*** RECORD SET ***
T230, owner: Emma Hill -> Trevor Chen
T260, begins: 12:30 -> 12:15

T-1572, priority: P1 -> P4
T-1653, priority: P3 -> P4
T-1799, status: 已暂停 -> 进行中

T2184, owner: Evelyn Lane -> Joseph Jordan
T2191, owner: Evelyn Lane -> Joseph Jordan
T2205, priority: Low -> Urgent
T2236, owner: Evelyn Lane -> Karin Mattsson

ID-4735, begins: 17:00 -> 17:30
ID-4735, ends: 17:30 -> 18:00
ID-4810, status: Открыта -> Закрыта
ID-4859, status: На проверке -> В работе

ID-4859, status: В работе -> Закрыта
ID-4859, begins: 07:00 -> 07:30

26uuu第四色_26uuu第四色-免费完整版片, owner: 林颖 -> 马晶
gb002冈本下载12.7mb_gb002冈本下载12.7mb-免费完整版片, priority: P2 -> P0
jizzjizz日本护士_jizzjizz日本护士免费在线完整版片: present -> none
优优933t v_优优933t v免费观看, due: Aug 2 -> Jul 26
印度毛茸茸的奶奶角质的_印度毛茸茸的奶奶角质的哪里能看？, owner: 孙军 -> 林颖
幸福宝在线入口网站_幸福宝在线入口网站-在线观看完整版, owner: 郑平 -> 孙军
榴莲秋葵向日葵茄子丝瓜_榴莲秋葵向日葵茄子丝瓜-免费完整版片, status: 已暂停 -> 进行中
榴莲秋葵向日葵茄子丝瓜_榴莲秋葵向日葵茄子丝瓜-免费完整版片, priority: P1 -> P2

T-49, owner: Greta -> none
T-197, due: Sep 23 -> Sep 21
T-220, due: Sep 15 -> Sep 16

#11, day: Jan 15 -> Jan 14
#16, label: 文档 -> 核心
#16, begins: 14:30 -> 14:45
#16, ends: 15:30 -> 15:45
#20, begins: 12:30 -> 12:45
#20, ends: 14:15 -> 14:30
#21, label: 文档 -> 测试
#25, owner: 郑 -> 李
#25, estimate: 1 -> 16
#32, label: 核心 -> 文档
*** End of RECORD SET ***
▶ **REQUIRED ACTION**: Where a line above holds the string "priority", show that line.

▶ **RESPONSE TO THIS EXERCISE**:
T-1572, priority: P1 -> P4
T-1653, priority: P3 -> P4
T2205, priority: Low -> Urgent
gb002冈本下载12.7mb_gb002冈本下载12.7mb-免费完整版片, priority: P2 -> P0
榴莲秋葵向日葵茄子丝瓜_榴莲秋葵向日葵茄子丝瓜-免费完整版片, priority: P1 -> P2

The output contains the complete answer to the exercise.